WASHINGTON, July 29 (Reuters) - The White House reacted mildly on Monday to Russia's approval of a long-term program to boost nuclear cooperation with Iran as senior U.S. officials prepared to visit Moscow for talks on the subject which continues to dog improving U.S.-Russia relations.
The trip by Energy Secretary Spencer Abraham and Undersecretary of State John Bolton was scheduled before plans for the expanded Russia-Iran nuclear program became public, but is certain to add urgency to their mission.
Russia has approved plans to construct up to six nuclear power reactors, expand conventional power stations, develop oil and gas deposits, jointly produce aircraft and cooperate in communications and metallurgy.
This would be in addition to Russia's 1990s agreement with Iran to build a nuclear plant at Bushehr on the Gulf coast, a project that has infuriated Washington, which considers Iran part of an "axis of evil" along with Iraq and North Korea.
Asked about the latest deal, White House spokesman Ari Fleischer noted that at their last meeting Russian President Vladimir Putin and President George W. Bush had reached "agreement on the outcome, which is to prevent proliferation."
"We differ in some ways on how to get there but we're still working that through with Russia to make certain that anything they do -- if they do anything in Iran -- is done in a manner that does not lead to proliferation problems," he said.
The measured response reflects an administration suspicion that the expanded Russia-Iran cooperation plan reflected internal Kremlin political debate and was not necessarily a done deal, one official said.
Since the Sept. 11 attacks on the World Trade Center and the Pentagon, the Bush administration has become even more determined to crack down on countries supplying Iran and other so-called "rogue states" with technology for weapons of mass destruction. According to U.S. officials Russia and China are the world's leading arms technology suppliers to these states.
A TEST OF NEW DOCTRINE?
The Washington Post reported on Monday that Bushehr has become the subject of debate between the U.S. and Israel over whether the plant should be allowed to come on line in the next two to three years.
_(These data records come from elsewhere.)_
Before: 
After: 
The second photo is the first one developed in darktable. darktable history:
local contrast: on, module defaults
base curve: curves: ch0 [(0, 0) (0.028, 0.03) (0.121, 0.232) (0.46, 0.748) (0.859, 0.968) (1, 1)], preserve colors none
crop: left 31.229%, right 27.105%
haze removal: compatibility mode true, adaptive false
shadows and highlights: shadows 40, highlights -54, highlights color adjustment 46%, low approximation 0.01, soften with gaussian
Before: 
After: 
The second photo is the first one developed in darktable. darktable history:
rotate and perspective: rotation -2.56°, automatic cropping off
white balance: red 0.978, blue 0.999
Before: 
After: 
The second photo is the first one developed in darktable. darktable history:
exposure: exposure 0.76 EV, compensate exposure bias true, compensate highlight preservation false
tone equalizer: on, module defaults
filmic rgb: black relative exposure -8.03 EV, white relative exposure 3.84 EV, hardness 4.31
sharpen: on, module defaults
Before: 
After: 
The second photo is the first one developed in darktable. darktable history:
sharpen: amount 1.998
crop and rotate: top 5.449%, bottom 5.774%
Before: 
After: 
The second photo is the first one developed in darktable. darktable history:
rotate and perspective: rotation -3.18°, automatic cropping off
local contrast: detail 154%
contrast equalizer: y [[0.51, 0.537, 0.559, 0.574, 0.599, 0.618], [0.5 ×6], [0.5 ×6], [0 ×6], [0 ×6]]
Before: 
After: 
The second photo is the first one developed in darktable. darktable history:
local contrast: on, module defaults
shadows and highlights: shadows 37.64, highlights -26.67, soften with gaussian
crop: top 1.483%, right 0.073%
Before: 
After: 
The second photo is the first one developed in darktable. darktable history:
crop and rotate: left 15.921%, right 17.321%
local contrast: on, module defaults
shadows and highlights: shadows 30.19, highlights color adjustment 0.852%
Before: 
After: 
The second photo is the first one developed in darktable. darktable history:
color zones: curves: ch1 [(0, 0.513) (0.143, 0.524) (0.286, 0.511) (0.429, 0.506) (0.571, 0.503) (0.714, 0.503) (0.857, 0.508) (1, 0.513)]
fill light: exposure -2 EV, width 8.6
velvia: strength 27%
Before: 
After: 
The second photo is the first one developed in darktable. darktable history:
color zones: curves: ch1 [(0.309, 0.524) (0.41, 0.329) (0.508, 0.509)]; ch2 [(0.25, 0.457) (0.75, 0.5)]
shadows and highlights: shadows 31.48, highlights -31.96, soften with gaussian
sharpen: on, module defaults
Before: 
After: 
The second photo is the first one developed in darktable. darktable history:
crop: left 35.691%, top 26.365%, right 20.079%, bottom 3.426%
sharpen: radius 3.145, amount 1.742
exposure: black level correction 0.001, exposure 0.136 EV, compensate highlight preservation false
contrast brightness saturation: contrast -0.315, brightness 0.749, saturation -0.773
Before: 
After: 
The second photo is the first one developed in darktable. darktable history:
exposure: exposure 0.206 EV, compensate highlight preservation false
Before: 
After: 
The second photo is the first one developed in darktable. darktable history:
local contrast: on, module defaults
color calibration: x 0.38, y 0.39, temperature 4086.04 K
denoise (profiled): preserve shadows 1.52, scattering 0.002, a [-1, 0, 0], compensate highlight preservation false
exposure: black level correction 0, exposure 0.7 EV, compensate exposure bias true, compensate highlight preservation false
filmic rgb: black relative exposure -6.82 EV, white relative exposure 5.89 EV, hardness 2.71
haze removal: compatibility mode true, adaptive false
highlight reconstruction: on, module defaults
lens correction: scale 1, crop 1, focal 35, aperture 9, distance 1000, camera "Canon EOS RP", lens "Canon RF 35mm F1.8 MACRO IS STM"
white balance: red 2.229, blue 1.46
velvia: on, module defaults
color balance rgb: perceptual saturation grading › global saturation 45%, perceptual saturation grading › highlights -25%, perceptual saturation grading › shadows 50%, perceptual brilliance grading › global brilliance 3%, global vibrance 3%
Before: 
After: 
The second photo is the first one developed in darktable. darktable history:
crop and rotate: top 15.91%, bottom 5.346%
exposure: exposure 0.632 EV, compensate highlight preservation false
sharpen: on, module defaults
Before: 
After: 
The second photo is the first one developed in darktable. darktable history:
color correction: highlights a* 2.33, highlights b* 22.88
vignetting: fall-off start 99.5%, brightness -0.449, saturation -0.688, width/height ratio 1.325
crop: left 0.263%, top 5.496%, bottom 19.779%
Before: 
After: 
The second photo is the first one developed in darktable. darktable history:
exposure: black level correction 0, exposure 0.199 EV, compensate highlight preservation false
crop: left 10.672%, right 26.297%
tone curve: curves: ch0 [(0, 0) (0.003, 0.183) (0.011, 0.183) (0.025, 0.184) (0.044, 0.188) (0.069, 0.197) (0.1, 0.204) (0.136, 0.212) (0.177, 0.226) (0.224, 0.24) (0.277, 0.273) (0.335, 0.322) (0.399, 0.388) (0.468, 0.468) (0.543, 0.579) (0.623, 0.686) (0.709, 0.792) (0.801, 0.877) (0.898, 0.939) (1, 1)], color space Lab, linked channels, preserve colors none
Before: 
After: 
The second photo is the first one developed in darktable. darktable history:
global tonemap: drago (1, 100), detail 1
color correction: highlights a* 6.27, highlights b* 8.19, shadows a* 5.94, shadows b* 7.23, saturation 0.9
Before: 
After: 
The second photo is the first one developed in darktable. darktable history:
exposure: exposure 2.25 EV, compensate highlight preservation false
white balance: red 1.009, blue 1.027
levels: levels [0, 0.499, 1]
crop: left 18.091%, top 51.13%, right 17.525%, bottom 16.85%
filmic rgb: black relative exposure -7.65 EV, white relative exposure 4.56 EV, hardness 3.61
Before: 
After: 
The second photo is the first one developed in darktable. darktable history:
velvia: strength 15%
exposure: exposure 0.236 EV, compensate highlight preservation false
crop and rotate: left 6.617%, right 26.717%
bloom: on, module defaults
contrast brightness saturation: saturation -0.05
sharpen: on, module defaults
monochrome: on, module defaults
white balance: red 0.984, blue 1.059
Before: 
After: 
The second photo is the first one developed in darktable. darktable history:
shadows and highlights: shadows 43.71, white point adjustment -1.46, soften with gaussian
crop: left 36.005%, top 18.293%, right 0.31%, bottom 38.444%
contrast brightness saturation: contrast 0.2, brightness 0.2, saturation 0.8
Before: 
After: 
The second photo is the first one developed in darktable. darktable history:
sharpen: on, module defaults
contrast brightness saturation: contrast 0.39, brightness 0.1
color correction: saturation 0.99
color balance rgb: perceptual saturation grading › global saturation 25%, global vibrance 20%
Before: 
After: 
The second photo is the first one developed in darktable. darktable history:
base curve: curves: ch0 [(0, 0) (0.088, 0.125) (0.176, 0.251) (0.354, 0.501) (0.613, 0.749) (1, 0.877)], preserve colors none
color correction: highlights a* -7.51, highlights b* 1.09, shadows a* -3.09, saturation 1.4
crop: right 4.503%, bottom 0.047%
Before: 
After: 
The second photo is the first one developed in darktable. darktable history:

Israel, which views Bushehr as a threat to its security, has suggested it will not allow the plant to open.
"But as the plant moves nearer to completion, it also has emerged as a potential test case of the Bush administration's new doctrine of preempting threats to U.S. national security," the newspaper said.
But a senior U.S. official, asked if any other country besides Iraq was a likely near-term target of U.S. military action, told Reuters: "Not that I can see at the moment."
Another U.S. official dismissed talk of U.S. military action against Bushehr as "way out there."
The Bolton-Spencer trip, following on recent discussion between Bush and Putin in Moscow and Canada, will include a meeting with the head of Russia's ministry of atomic energy, among other officials.
"Bush believes Putin has committed pretty strongly to the idea that he doesn't want a nuclear-capable, ballistic-missile-equipped Iran," a senior official told Reuters.
When Russian officials dispute U.S. claims that Iran is seeking to acquire nuclear weapons, the Americans argue that there could be no other reason for a country with Iran's oil resources to want so many nuclear power reactors.
In recent months, there have been signs of new thinking that would seek to use economic incentives instead of coercion to persuade Moscow to cease proliferation the U.S. considers threatening.
Russia has pursued the nuclear relationship with Iran in part as a way to earn hard currency.
Senior U.S. officials have told Reuters the administration might acquiesce in Russian sales of conventional weapons sales -- excluding advanced equipment like fighter jets -- to Iran if Moscow ended nuclear weapons cooperation with Tehran.
Similarly, the administration may be able to accept continued Russian work on Iran's Bushehr civilian nuclear power plant "if Bushehr is truly divorced from any connection with the nuclear weapons program," said one senior official.
The problem is that the Russians have denied involvement with the Iranian nuclear weapons program, officials said.
Support for an economic compromise has come from Richard Perle, an influential U.S. administration adviser, who has recommended that Russia be forgiven its Soviet-era debt as a way of persuading it to end nuclear cooperation with Iran.
Russia's $42 billion Soviet-era debt to Western lenders is one of the Cold War's last unsettled financial problems.
Whether there might be any breakthrough during the Abraham-Bolton trip to Moscow was unclear. Because of Russian vacation schedules, the team was unlikely to have meetings with all the officials they wanted to see, officials said.